But, sure, blame the kicker for missing one field goal.

Similarly, Joseph's loss obscured other failures.

The Vikings were running at will. Kirk Cousins had been efficient and had not turned the ball over all game — and still hasn't turned over the ball all season.

The Vikings offensive line was having a great day in the running game and had improved vastly over Week 1 in pass blocking. The Vikings have two star receivers to go with their all-world running back.

So why did coach Mike Zimmer run about 40 seconds off the clock and settle for a 37-yard-field goal from an inexperienced kicker?
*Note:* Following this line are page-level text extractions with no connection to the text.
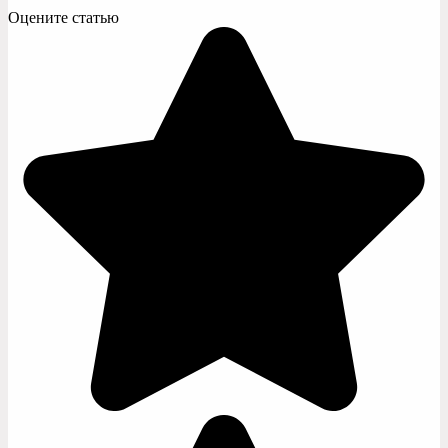
Оцените статью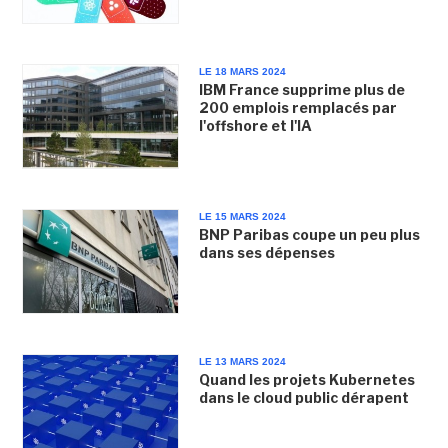
LE 18 MARS 2024
IBM France supprime plus de
200 emplois remplacés par
l'offshore et l'IA
LE 15 MARS 2024
BNP Paribas coupe un peu plus
dans ses dépenses
LE 13 MARS 2024
Quand les projets Kubernetes
dans le cloud public dérapent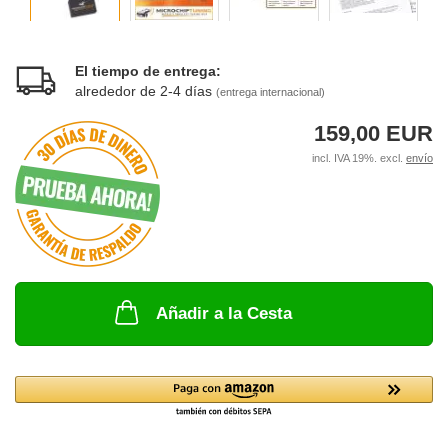
El tiempo de entrega:
alrededor de 2-4 días
(entrega internacional)
159,00 EUR
incl. IVA 19%. excl.
envío
Añadir a la Cesta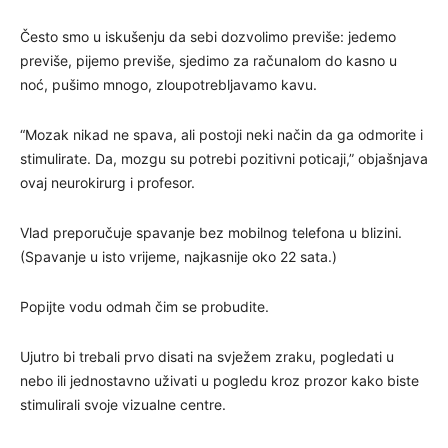
Često smo u iskušenju da sebi dozvolimo previše: jedemo
previše, pijemo previše, sjedimo za računalom do kasno u
noć, pušimo mnogo, zloupotrebljavamo kavu.
“Mozak nikad ne spava, ali postoji neki način da ga odmorite i
stimulirate. Da, mozgu su potrebi pozitivni poticaji,” objašnjava
ovaj neurokirurg i profesor.
Vlad preporučuje spavanje bez mobilnog telefona u blizini.
(Spavanje u isto vrijeme, najkasnije oko 22 sata.)
Popijte vodu odmah čim se probudite.
Ujutro bi trebali prvo disati na svježem zraku, pogledati u
nebo ili jednostavno uživati u pogledu kroz prozor kako biste
stimulirali svoje vizualne centre.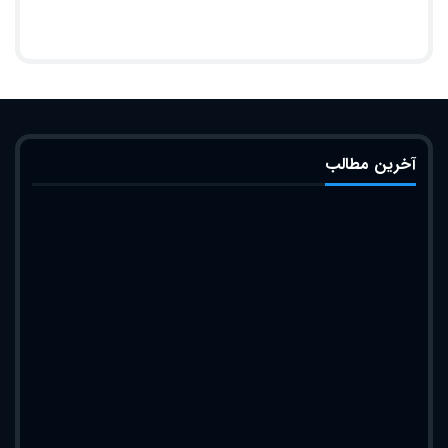
آخرین مطالب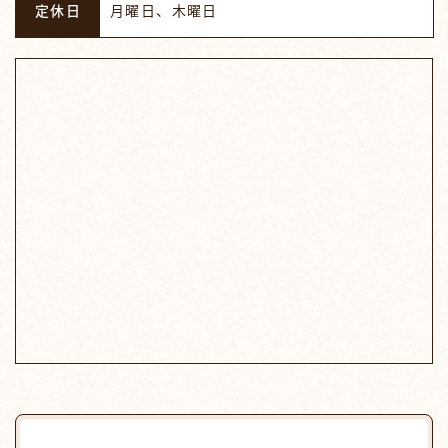
定休日
月曜日、木曜日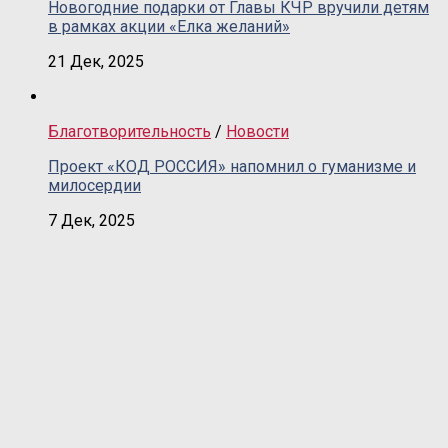
Новогодние подарки от Главы КЧР вручили детям
в рамках акции «Елка желаний»
21 Дек, 2025
Благотворительность
/
Новости
Проект «КОД РОССИЯ» напомнил о гуманизме и
милосердии
7 Дек, 2025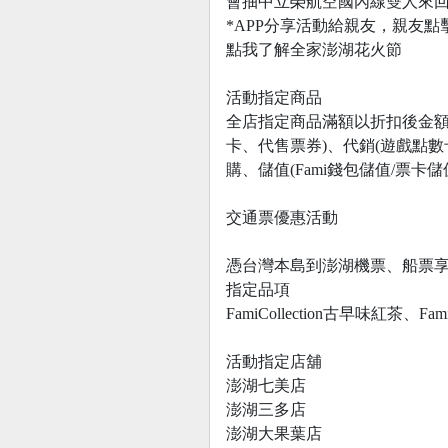
會抽中立榮航空國內線雙人來
*APP分享活動給親友，親友點
點我了解全家澎湖花火節
活動指定商品
全店指定商品滿額以折扣後金額
卡、代售票券)、代銷(遊戲點數卡
購、儲值(Fami錢包儲值/票卡儲
交通票優惠活動
憑台灣本島到澎湖機票、船票享
指定品項
FamiCollection古早味紅茶、Fami
活動指定店舖
澎湖七美店
澎湖三多店
澎湖大果葉店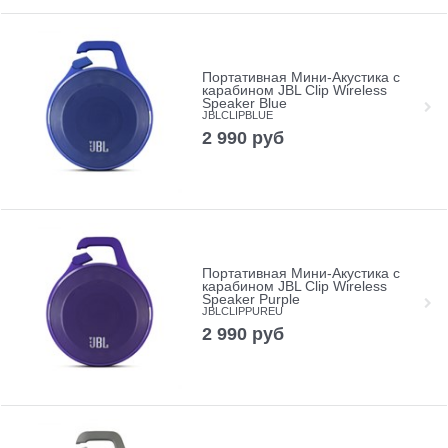
Портативная Мини-Акустика с
карабином JBL Clip Wireless
Speaker Blue
JBLCLIPBLUE
2 990
руб
Портативная Мини-Акустика с
карабином JBL Clip Wireless
Speaker Purple
JBLCLIPPUREU
2 990
руб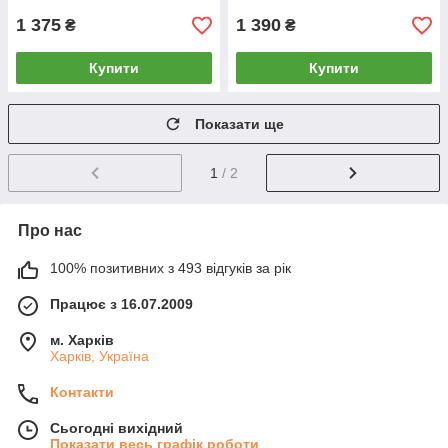
GUARDIAN
1 375
1 390
₴
₴
Купити
Купити
Показати ще
1
/ 2
Про нас
100% позитивних з 493 відгуків за рік
Працює з 16.07.2009
м. Харків
Харків, Україна
Контакти
Сьогодні вихідний
Показати весь графік роботи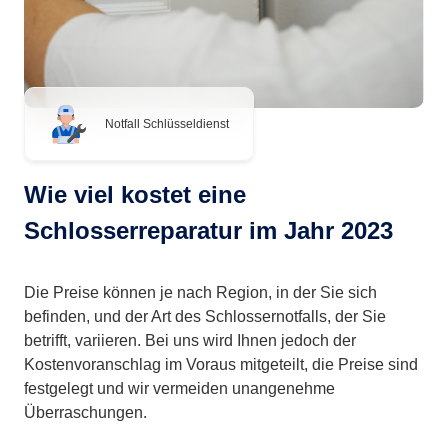
Notfall Schlüsseldienst
Wie viel kostet eine
Schlosserreparatur im Jahr 2023
Die Preise können je nach Region, in der Sie sich
befinden, und der Art des Schlossernotfalls, der Sie
betrifft, variieren. Bei uns wird Ihnen jedoch der
Kostenvoranschlag im Voraus mitgeteilt, die Preise sind
festgelegt und wir vermeiden unangenehme
Überraschungen.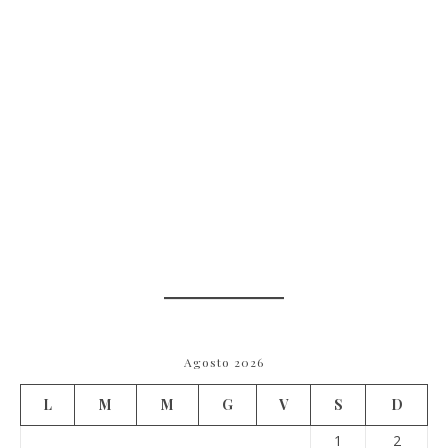
Agosto 2026
L
M
M
G
V
S
D
1
2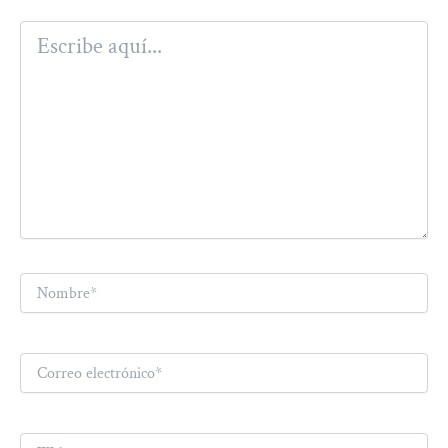
Escribe
aquí...
Nombre*
Correo
electrónico*
Web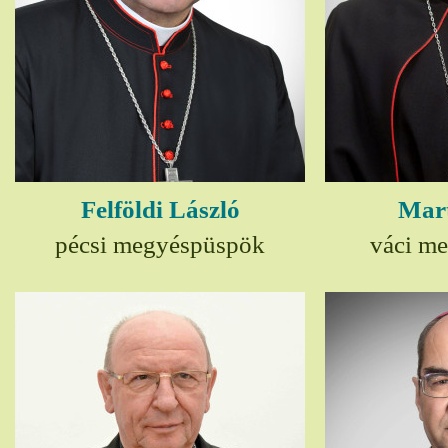
Felföldi László
Mart
pécsi megyéspüspök
váci m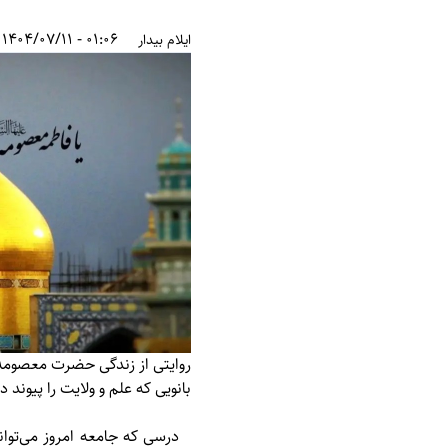
01:06 - 1404/07/11
ایلام بیدار
روایتی از زندگی حضرت معصومه
بانویی که علم و ولایت را پیوند د
درسی که جامعه امروز می‌توان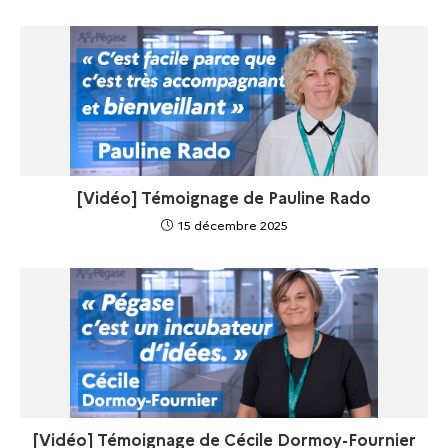
[Vidéo] Témoignage de Pauline Rado
15 décembre 2025
[Vidéo] Témoignage de Cécile Dormoy-Fournier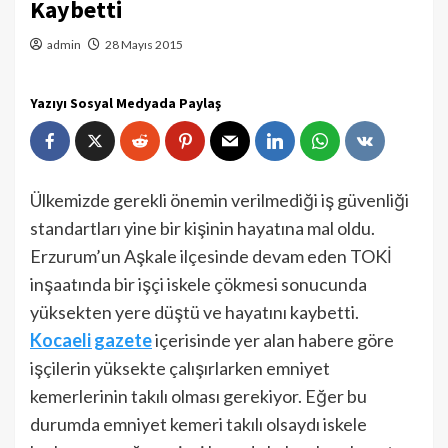
Kaybetti
admin
28 Mayıs 2015
Yazıyı Sosyal Medyada Paylaş
Ülkemizde gerekli önemin verilmediği iş güvenliği
standartları yine bir kişinin hayatına mal oldu.
Erzurum’un Aşkale ilçesinde devam eden TOKİ
inşaatında bir işçi iskele çökmesi sonucunda
yüksekten yere düştü ve hayatını kaybetti.
Kocaeli gazete
içerisinde yer alan habere göre
işçilerin yüksekte çalışırlarken emniyet
kemerlerinin takılı olması gerekiyor. Eğer bu
durumda emniyet kemeri takılı olsaydı iskele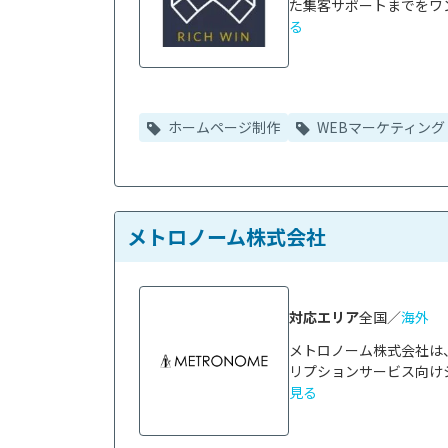
た集客サポートまでをワン
る
ホームページ制作
WEBマーケティング
メトロノーム株式会社
対応エリア
全国／
海外
メトロノーム株式会社は
リプションサービス向けシ
見る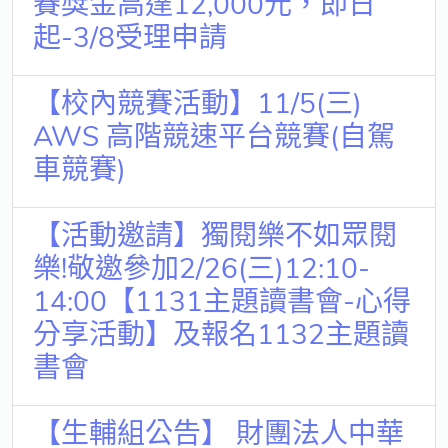
賽獎金高達12,000元，即日
起-3/8受理申請
【校內競賽活動】11/5(三)
AWS 高階競速平台競賽(自駕
車競賽)
【活動邀請】獨閱樂不如眾閱
樂!敬邀參加2/26(三)12:10-
14:00【1131主題讀書會-心得
分享活動】及報名1132主題讀
書會
【生輔組公告】 財團法人中華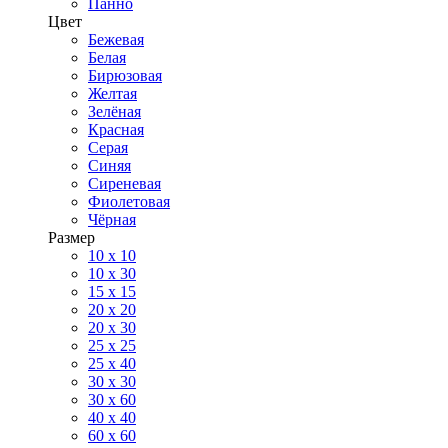
Панно
Цвет
Бежевая
Белая
Бирюзовая
Желтая
Зелёная
Красная
Серая
Синяя
Сиреневая
Фиолетовая
Чёрная
Размер
10 х 10
10 x 30
15 x 15
20 х 20
20 x 30
25 x 25
25 x 40
30 x 30
30 х 60
40 х 40
60 х 60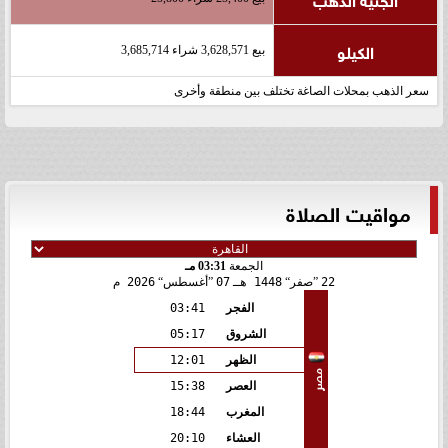
الكيلو
بيع 3,628,571 شراء 3,685,714
سعر الذهب بمحلات الصاغة تختلف بين منطقة وأخرى
مواقيت الصلاة
الجمعة
03:31 مـ
22
صفر
1448 هـ
07
أغسطس
2026 م
الفجر
03:41
الشروق
05:17
الظهر
12:01
مصر
العصر
15:38
المغرب
18:44
العشاء
20:10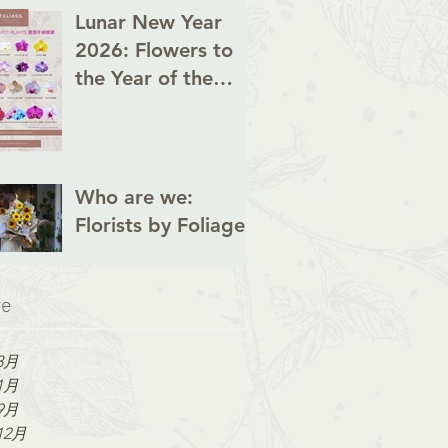
Lunar New Year
2026: Flowers to
the Year of the
Horse
Who are we:
Florists by Foliage
ve
3月
1月
9月
12月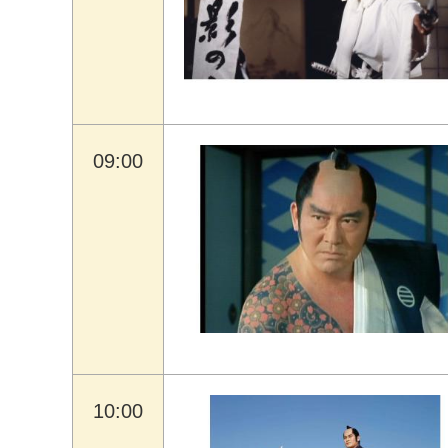
09:00
10:00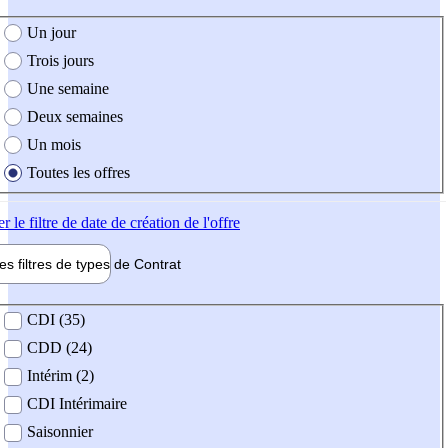
e création de l'offre
Un jour
Trois jours
Une semaine
Deux semaines
Un mois
Toutes les offres
er
le filtre de date de création de l'offre
les filtres de types de
Contrat
de contrat
CDI (35)
CDD (24)
Intérim (2)
CDI Intérimaire
Saisonnier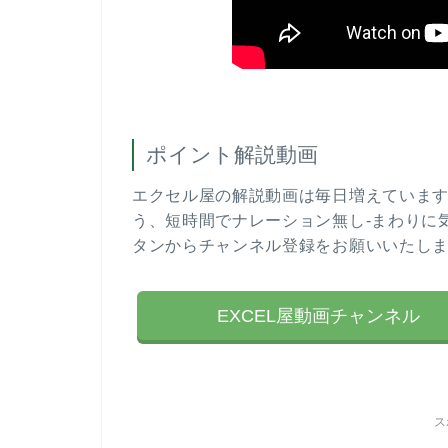
ポイント解説動画
エクセル屋の解説動画は毎日増えていま
う、短時間でナレーション無し-まわりに
タンからチャンネル登録をお願いいたし
EXCEL屋動画チャンネル
ス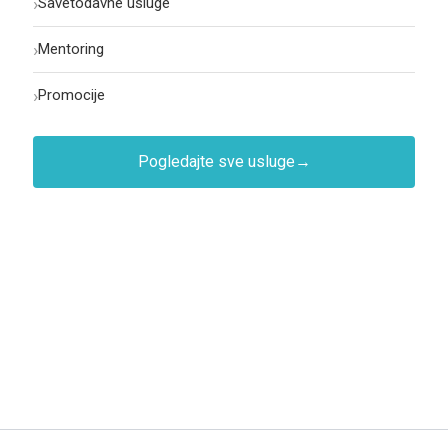
›
Savetodavne usluge
›
Mentoring
›
Promocije
Pogledajte sve usluge
→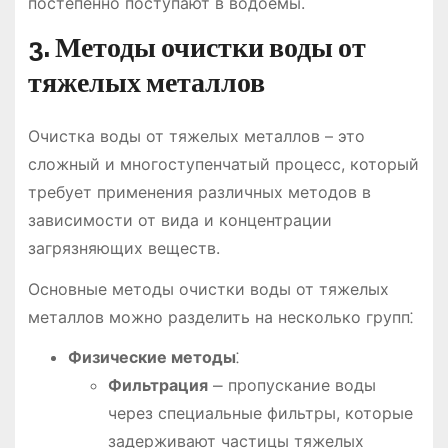
постепенно поступают в водоемы.
3. Методы очистки воды от
тяжелых металлов
Очистка воды от тяжелых металлов – это
сложный и многоступенчатый процесс, который
требует применения различных методов в
зависимости от вида и концентрации
загрязняющих веществ.
Основные методы очистки воды от тяжелых
металлов можно разделить на несколько групп⁚
Физические методы
⁚
Фильтрация
⎼ пропускание воды
через специальные фильтры, которые
задерживают частицы тяжелых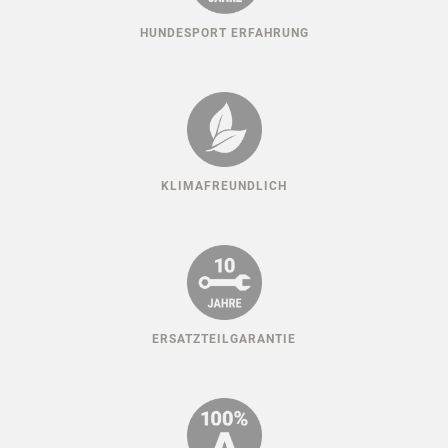
HUNDESPORT ERFAHRUNG
KLIMAFREUNDLICH
ERSATZTEILGARANTIE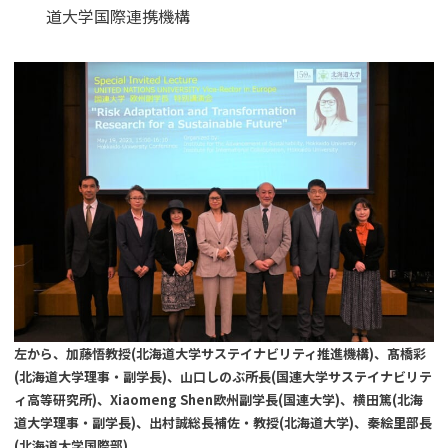
道大学国際連携機構
左から、加藤悟教授(北海道大学サステイナビリティ推進機構)、髙橋彩
(北海道大学理事・副学長)、山口しのぶ所長(国連大学サステイナビリテ
ィ高等研究所)、Xiaomeng Shen欧州副学長(国連大学)、横田篤(北海
道大学理事・副学長)、出村誠総長補佐・教授(北海道大学)、秦絵里部長
(北海道大学国際部)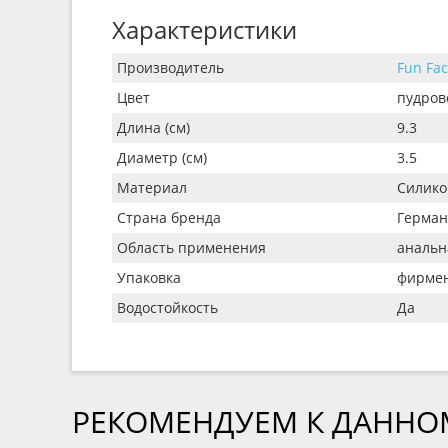
Характеристики
Производитель
Fun Fac
Цвет
пудров
Длина (см)
9.3
Диаметр (см)
3.5
Материал
Силико
Страна бренда
Герман
Область применения
анальн
Упаковка
фирмен
Водостойкость
Да
РЕКОМЕНДУЕМ К ДАННО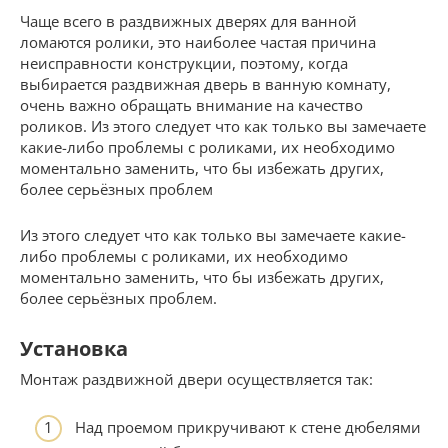
Чаще всего в раздвижных дверях для ванной
ломаются ролики, это наиболее частая причина
неисправности конструкции, поэтому, когда
выбирается раздвижная дверь в ванную комнату,
очень важно обращать внимание на качество
роликов. Из этого следует что как только вы замечаете
какие-либо проблемы с роликами, их необходимо
моментально заменить, что бы избежать других,
более серьёзных проблем
Из этого следует что как только вы замечаете какие-
либо проблемы с роликами, их необходимо
моментально заменить, что бы избежать других,
более серьёзных проблем.
Установка
Монтаж раздвижной двери осуществляется так:
Над проемом прикручивают к стене дюбелями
An experienced quarterback and star running back might have scored a touchdown, or made the field goal a chip shot.

Cousins' stat line is gaudy, but in a game in which he had the advantage of a great running game and good protection, he produced three offensive points in the second half.

Justin Jefferson, the wonderful second-year receiver, dropped a long Cousins pass down the sideline.

The Vikings' defense, even with Danielle Hunter playing like his old self, allowed 34 points.

But, sure, blame the kicker.

In sports as in politics and business, always follow the money.

The Vikings have decided to pay a lot of talented players a lot of money, and they have routinely overspent in relation to production.

Anthony Barr may be a good player, but he was a bad signing. This is the second season in a row in which his injury replacement — Eric Wilson in 2020 and Nick Vigil this year — has made more pivotal plays than we're accustomed to Barr making.

Harrison Smith just signed another big deal, and he is making few pivotal plays.

Then there is Cousins, The Illusionist. He is one of the highest-paid quarterbacks in the league. He is surrounded with skill position talent. Sunday, his offensive line played well. He produced zero offensive touchdowns in the second half of a wide-open game.

His record in Washington: 26-30-1. His record in Minnesota, starting with a season that followed a 13-3 Vikings season: 25-23-1. Career record: 51-53-2. That's what the Vikings are paying $33 million a year for.

Star players are on the field for 50 to 70 plays a game. Coaches spend all week devising schemes and plays and make hundreds of decisions during the game. Kickers jog onto the field and swing their leg a few times a game.

There is a cure for this problem: Deemphasize kicking.

There is no way a field goal should be half as valuable as a touchdown. There is no way an extra point should be half as valuable as a two-point attempt.

Kicking should be a desperate, end-of-half, tiebreaking stratagem, not an accepted feature of modern football.

But then Vikings fans would have to blame their favorite players, not their kicking temp, when they lose.